Emotion Knowledge Enhancement for Vision Large Language Models: A Self-Verification Approach for High-Quality Emotion Instruction Data Generation
This work addresses the costly expertise required for facial emotion annotation in VLLMs, enabling more natural human-machine interaction, though it is incremental as it builds on existing VLLM capabilities.
The paper tackled the problem of generating high-quality instruction data for facial emotion perception in vision large language models (VLLMs) by proposing a self-verification approach with emotion knowledge enhancement (SEKE), which significantly outperformed state-of-the-art methods on three downstream facial emotion analysis tasks.

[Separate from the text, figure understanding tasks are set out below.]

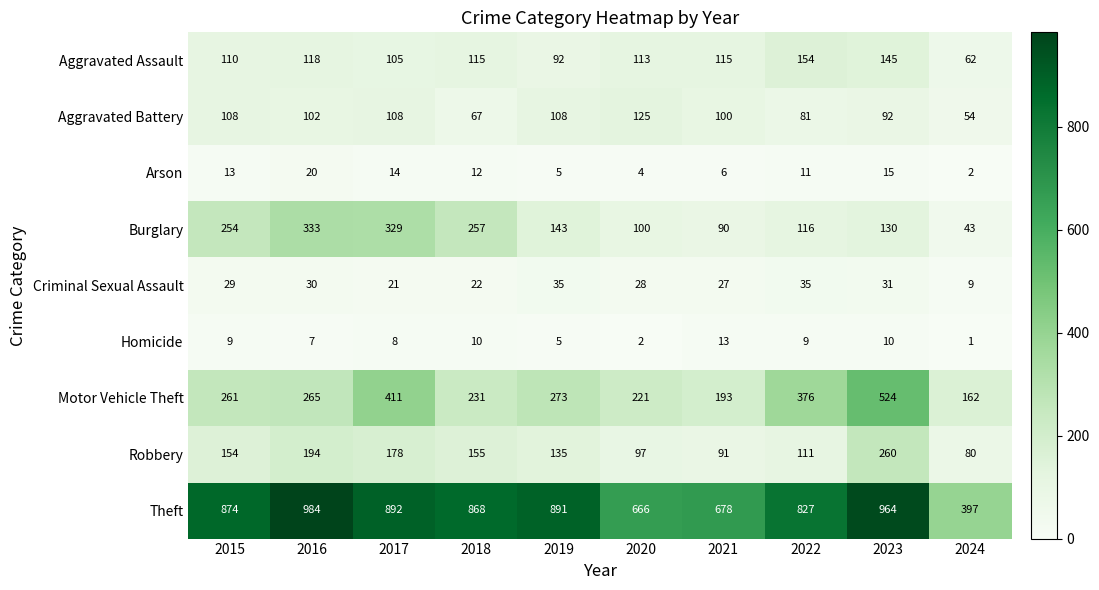

List the series in order of their peak value, highest first.

Theft, Motor Vehicle Theft, Burglary, Robbery, Aggravated Assault, Aggravated Battery, Criminal Sexual Assault, Arson, Homicide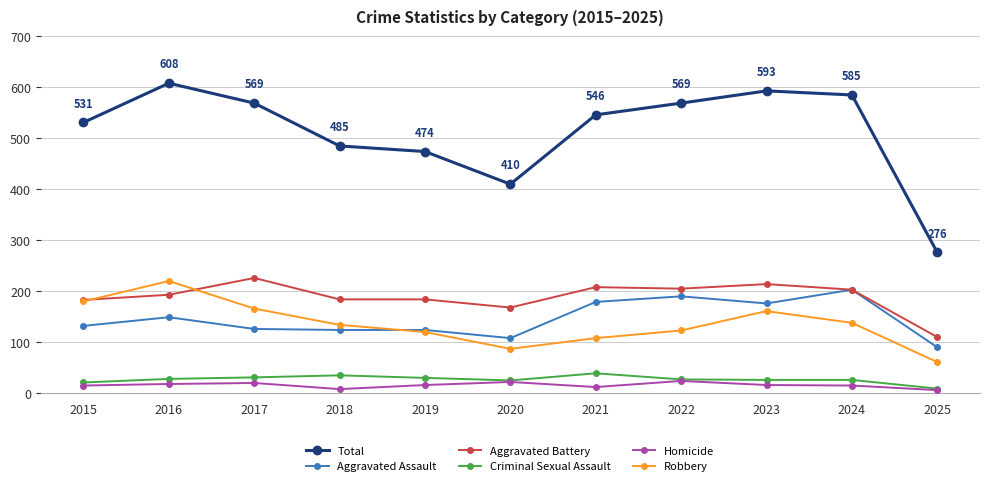

What is the difference between the highest and lowest values at 2020?

388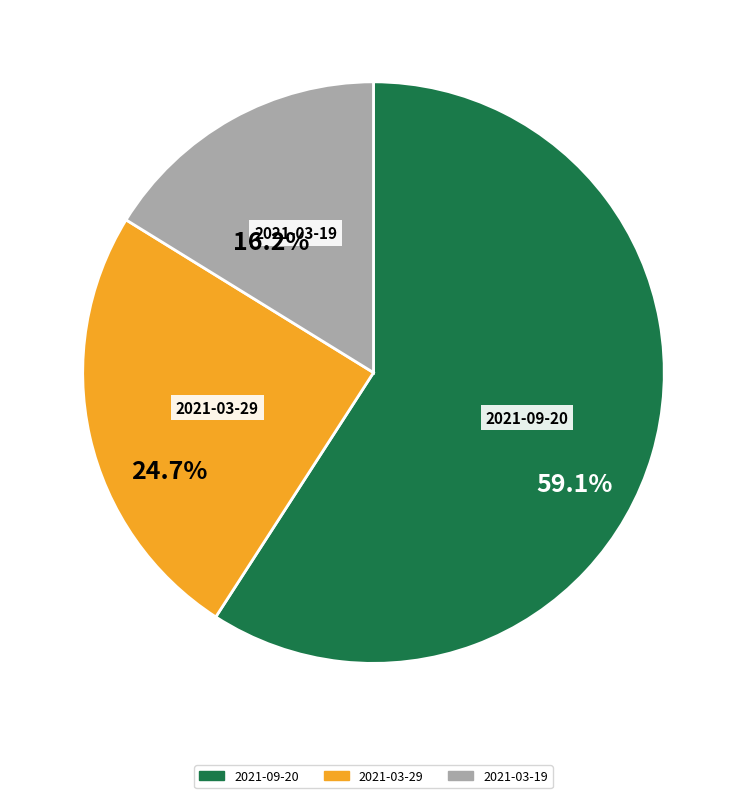

Rank the categories by value from highest to lowest.

2021-09-20, 2021-03-29, 2021-03-19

Facial emotion perception in the vision large language model (VLLM) is crucial for achieving natural human-machine interaction. However, creating high-quality annotations for both coarse- and fine-grained facial emotion analysis demands costly expertise. The lack of such high-quality instruction data limits the performance of VLLMs in facial emotion perception. To address this, we propose a self-verification approach with emotion knowledge enhancement (SEKE), which generates high-quality instruction data for multi-grained emotion analysis cost-effectively using closed-source VLLM. This approach integrates prior human knowledge to VLLM inference, guided by the inherent correlations between three grained levels of emotion descriptions, i.e., discrete expression, valence-arousal, and action unit, to reliably generate comprehensive annotations. A self-verification strategy with Uncertainty-Aware Monte Carlo sampling (SV-UAMC) is further embedded to efficiently extract more accurate VLLM predictions, further improving annotation reliability. Consequently, we construct a facial emotion instruction dataset (FEID) containing three comprehensive descriptions, which provides coarse- and fine-grained emotional information for effective model training. Additionally, we introduce a facial emotion analysis benchmark (FEAB) to measure the VLLM's corresponding ability. Our method significantly outperforms state-of-the-art methods on three downstream facial emotion analysis tasks.